**Source**
=====

Jaguar's new XKR has those traits in abundance, yet it can be as docile as a house tabby.

There are few more unforgiving environments than the luxury sports tourer market, inhabited by the likes of Porsche, BMW and Mercedes-Benz. It really is a jungle out there.

Jaguar was well aware if its newest top cat — recently launched world-wide in Spain — was going to survive, let alone thrive, it had to have the right stuff.

"When we started down this track there were some truths we knew we had to face," Jaguar senior body engineer Mark White explains.

"The goal was to create the ultimate sports GT and to do that we set the target of exceeding the XK by some 30 per cent in a whole range of performance criteria."

What the Jaguar engineers aimed for was a performance benchmark of five seconds for the 0-100km/h sprint — they achieved a 4.9 for the coupe and a five flat for the convertible. But more importantly, the performance had to be accessible in the crucial mid-range for overtaking and it had to be refined.

"Torque ... and how it was delivered ... was the key to meeting our performance goals," White says. "I have to say the result has exceeded initial expectations."

Australian owners will start taking delivery of their XKRs about April next year.

Jaguar Australia will not say how much the cars will be, other than to suggest a 30 per cent premium over the XK models. That would see the coupe about $245,000 and the convertible tipping over $270,000.

Based on the strong demand for the basic XK and with the XKR historically comprising about two-thirds of XK sales, Jaguar Australia is expecting sales of about 80 a year. A large part of the XKR's credentials come from the high standards set for the new XK; the "base" car.

=====

**Extracted data**
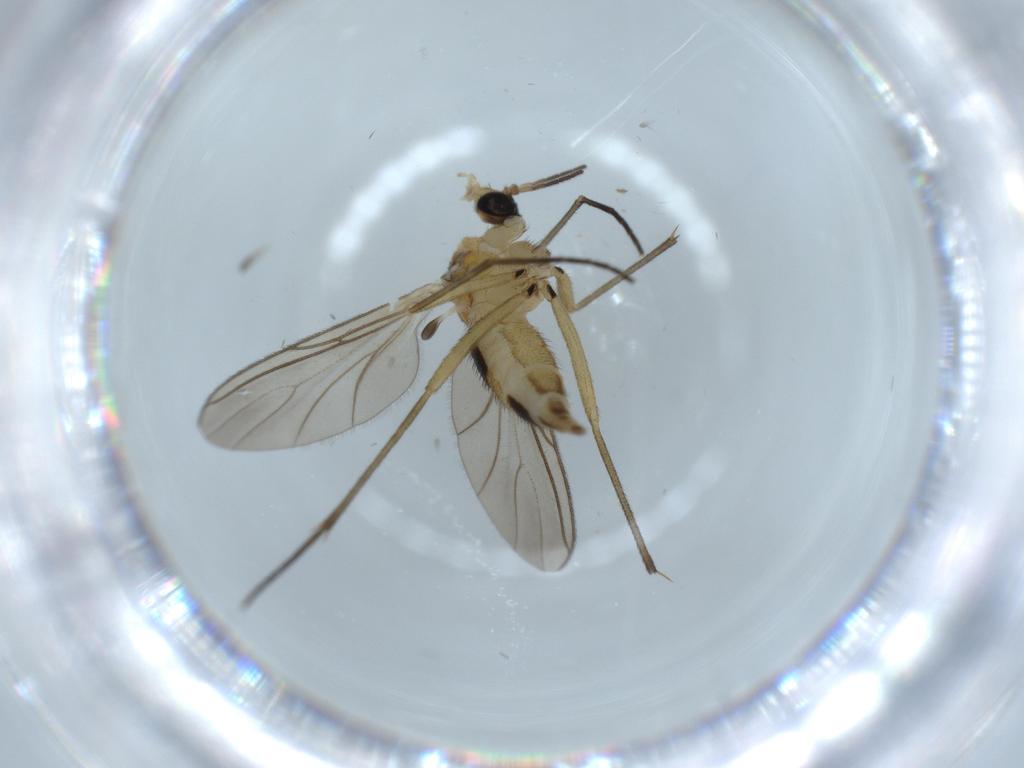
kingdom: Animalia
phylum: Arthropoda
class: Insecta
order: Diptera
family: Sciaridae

=====

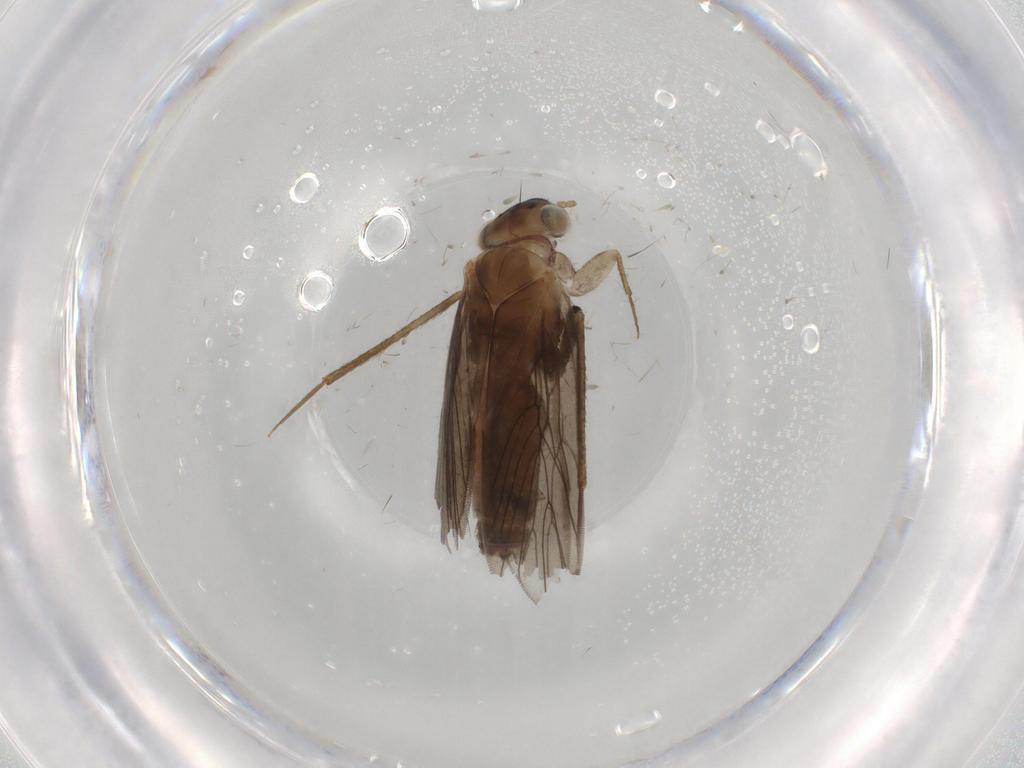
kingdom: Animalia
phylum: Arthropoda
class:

=====

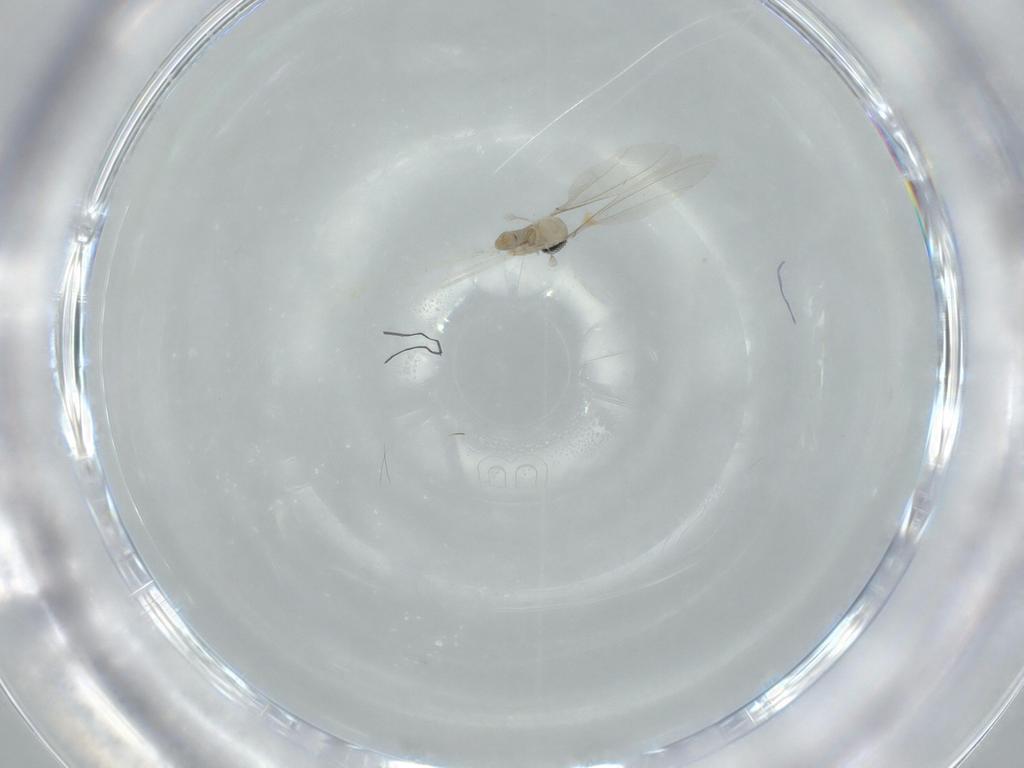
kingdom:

=====

**Exercise instructions**
A. Reproduce the part of the Jaguar XKR article starting with "Australian owners will" and going on through "tipping over $270,000.".
B. According to the Jaguar XKR article, what 0-100km/h time did the coupe achieve?
Rely only on the Jaguar XKR article and nothing else.

**Responses for each task**
A.
Australian owners will start taking delivery of their XKRs about April next year.

Jaguar Australia will not say how much the cars will be, other than to suggest a 30 per cent premium over the XK models. That would see the coupe about $245,000 and the convertible tipping over $270,000.

B. 4.9 seconds.